- [Written exercise]: Write out again the part of the rows that opens with the line containing "locality: Cove Point" and runs through the end of the rows, switching "country" to "nation" and keeping everything else the same. Give only those lines.

Stored entries

****************

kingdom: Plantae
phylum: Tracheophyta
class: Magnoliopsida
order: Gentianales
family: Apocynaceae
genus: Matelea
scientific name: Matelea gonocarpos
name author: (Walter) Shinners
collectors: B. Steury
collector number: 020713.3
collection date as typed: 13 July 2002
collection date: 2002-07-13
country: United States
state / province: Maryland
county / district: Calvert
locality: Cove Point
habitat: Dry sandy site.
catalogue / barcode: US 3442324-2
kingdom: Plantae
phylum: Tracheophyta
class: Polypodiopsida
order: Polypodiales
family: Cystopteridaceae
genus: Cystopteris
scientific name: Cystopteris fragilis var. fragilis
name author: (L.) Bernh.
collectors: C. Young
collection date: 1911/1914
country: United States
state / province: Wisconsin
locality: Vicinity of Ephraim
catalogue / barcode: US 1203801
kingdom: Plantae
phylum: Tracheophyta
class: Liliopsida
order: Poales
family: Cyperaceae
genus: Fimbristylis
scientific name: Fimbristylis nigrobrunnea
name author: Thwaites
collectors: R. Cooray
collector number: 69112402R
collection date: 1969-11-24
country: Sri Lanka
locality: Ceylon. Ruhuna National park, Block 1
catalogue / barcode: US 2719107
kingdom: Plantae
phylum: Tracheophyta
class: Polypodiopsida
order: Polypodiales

****************

- [Expected answer]:
locality: Cove Point
habitat: Dry sandy site.
catalogue / barcode: US 3442324-2
kingdom: Plantae
phylum: Tracheophyta
class: Polypodiopsida
order: Polypodiales
family: Cystopteridaceae
genus: Cystopteris
scientific name: Cystopteris fragilis var. fragilis
name author: (L.) Bernh.
collectors: C. Young
collection date: 1911/1914
nation: United States
state / province: Wisconsin
locality: Vicinity of Ephraim
catalogue / barcode: US 1203801
kingdom: Plantae
phylum: Tracheophyta
class: Liliopsida
order: Poales
family: Cyperaceae
genus: Fimbristylis
scientific name: Fimbristylis nigrobrunnea
name author: Thwaites
collectors: R. Cooray
collector number: 69112402R
collection date: 1969-11-24
nation: Sri Lanka
locality: Ceylon. Ruhuna National park, Block 1
catalogue / barcode: US 2719107
kingdom: Plantae
phylum: Tracheophyta
class: Polypodiopsida
order: Polypodiales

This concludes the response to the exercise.